SPEAKER: Dr. Samy Madbouly, Materials Scientist, Physical Science Division, Pacific Northwest National Laboratory


Dr. Madbouly is a materials scientist at the Physical Science Division, PNNL. He received his Ph.D. from the Department of Organic and Polymeric Materials, Tokyo Institute of Technology, Japan. He has been awarded the Alexander von Humboldt postdoctoral Fellowship (Mainz University, Germany) and the Japan Society for Promotion of Science Postdoctoral Fellowship (Tokyo Institute of Technology). He served as a senior research scientist at the School of Polymers and High-Performance Materials, University of Southern Mississippi, and at the Center for Biomaterial Development, Institute of Polymer Research, GKSS, Germany. He also worked as Assistant Professor in the Department of Materials Science and Engineering at Iowa State University and Plastics Engineering Technology/Polymer Engineering and Science at Pennsylvania State University. He is also employed as a Senior Polymer Engineer at Schlumberger and Formosa Plastics. He published over 100 peer-reviewed journal papers, 8 patents, three books, and 23 book chapters.

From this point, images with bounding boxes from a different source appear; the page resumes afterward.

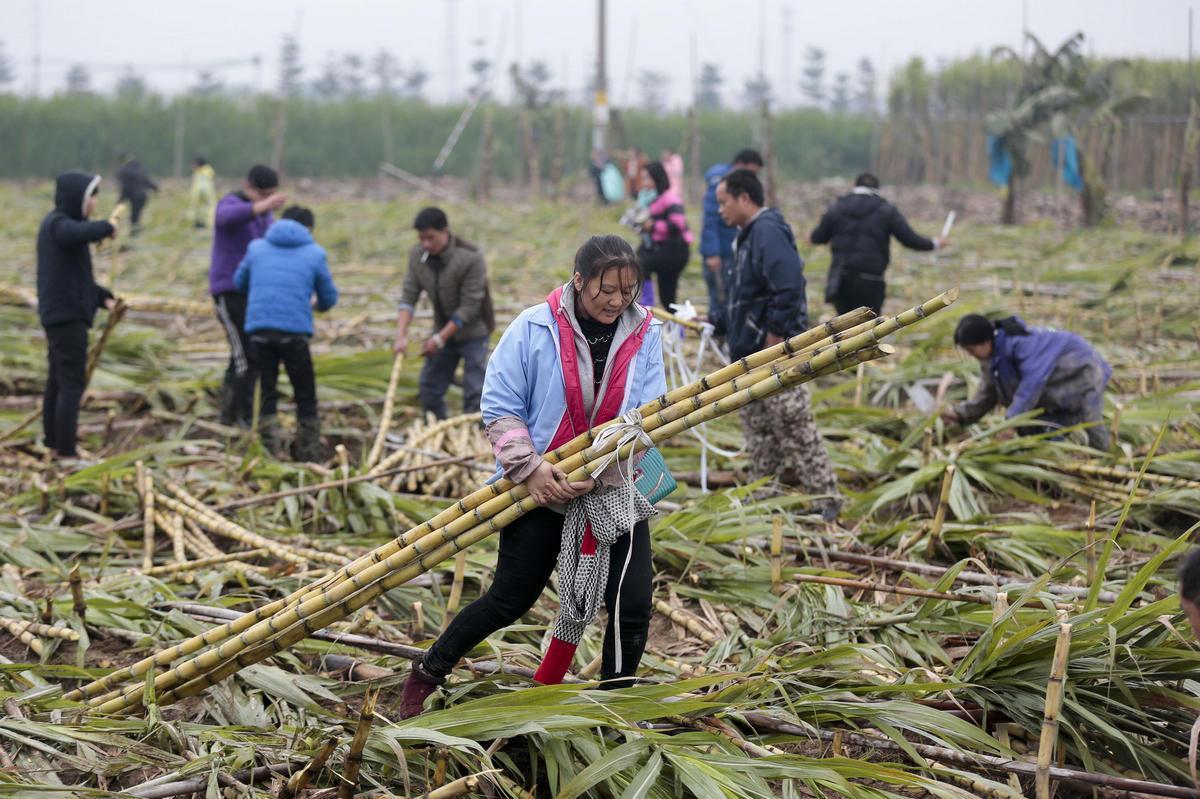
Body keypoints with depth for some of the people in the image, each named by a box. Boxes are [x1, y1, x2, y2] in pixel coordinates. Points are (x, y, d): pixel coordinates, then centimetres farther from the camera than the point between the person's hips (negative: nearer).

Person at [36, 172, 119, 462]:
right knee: (72, 383, -9)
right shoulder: (58, 224, -13)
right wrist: (107, 227, -21)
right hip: (67, 315, -10)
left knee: (57, 381, 15)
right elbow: (79, 234, -39)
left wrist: (103, 297, 13)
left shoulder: (59, 224, 17)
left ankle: (54, 444, 22)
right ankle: (66, 452, -9)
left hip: (59, 315, 10)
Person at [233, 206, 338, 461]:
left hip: (259, 329, 2)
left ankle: (269, 449, 9)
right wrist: (319, 306, 37)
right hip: (295, 332, -2)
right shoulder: (315, 254, 6)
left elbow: (239, 282, 25)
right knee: (305, 395, 11)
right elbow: (329, 298, 13)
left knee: (267, 392, 12)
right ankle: (307, 453, 15)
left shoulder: (256, 248, 13)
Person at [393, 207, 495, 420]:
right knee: (429, 388, 10)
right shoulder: (417, 254, -7)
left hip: (472, 331, -6)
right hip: (443, 329, 6)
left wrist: (440, 339, -23)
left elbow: (469, 307, -23)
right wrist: (401, 335, -19)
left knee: (474, 391, -11)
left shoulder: (471, 257, -25)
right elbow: (408, 296, -6)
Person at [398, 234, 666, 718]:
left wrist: (595, 474, -17)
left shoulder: (645, 335, -3)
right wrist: (529, 468, -18)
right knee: (511, 599, 4)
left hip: (616, 490, 3)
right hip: (540, 490, -2)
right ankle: (427, 675, 24)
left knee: (632, 607, -3)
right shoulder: (534, 328, -10)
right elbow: (499, 407, -6)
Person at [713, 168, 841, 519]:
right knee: (758, 428, 17)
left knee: (794, 425, -9)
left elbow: (789, 289, -26)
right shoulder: (747, 237, 17)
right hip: (749, 353, 11)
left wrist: (774, 338, -23)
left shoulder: (768, 232, -16)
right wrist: (714, 324, 21)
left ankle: (825, 498, -5)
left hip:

With the recent effort to establish green chemistry and sustainability, great attention has been devoted to replacing petroleum-based polymers with more environmentally friendly biopolymers based on renewable resources. The growing interest in replacing petroleum-based products by inexpensive, renewable, natural materials is important for sustainable development into the future and will have a significant impact on the polymer industry and the environment. In this presentation, the synthesis, processing, and characterization of different types of bio-based polymers including plant oil-based polyurethane dispersions, foams, blends, and composites will be summarized. In addition, the biodegradation behavior of some selected bio-based polymer blends and composites in soil under typical landscape conditions will be presented.  It is very crucial to understand the behavior of these important bio-based green polymers so that they can be designed in a controlled and reproducible manner to produce structural materials with desirable properties.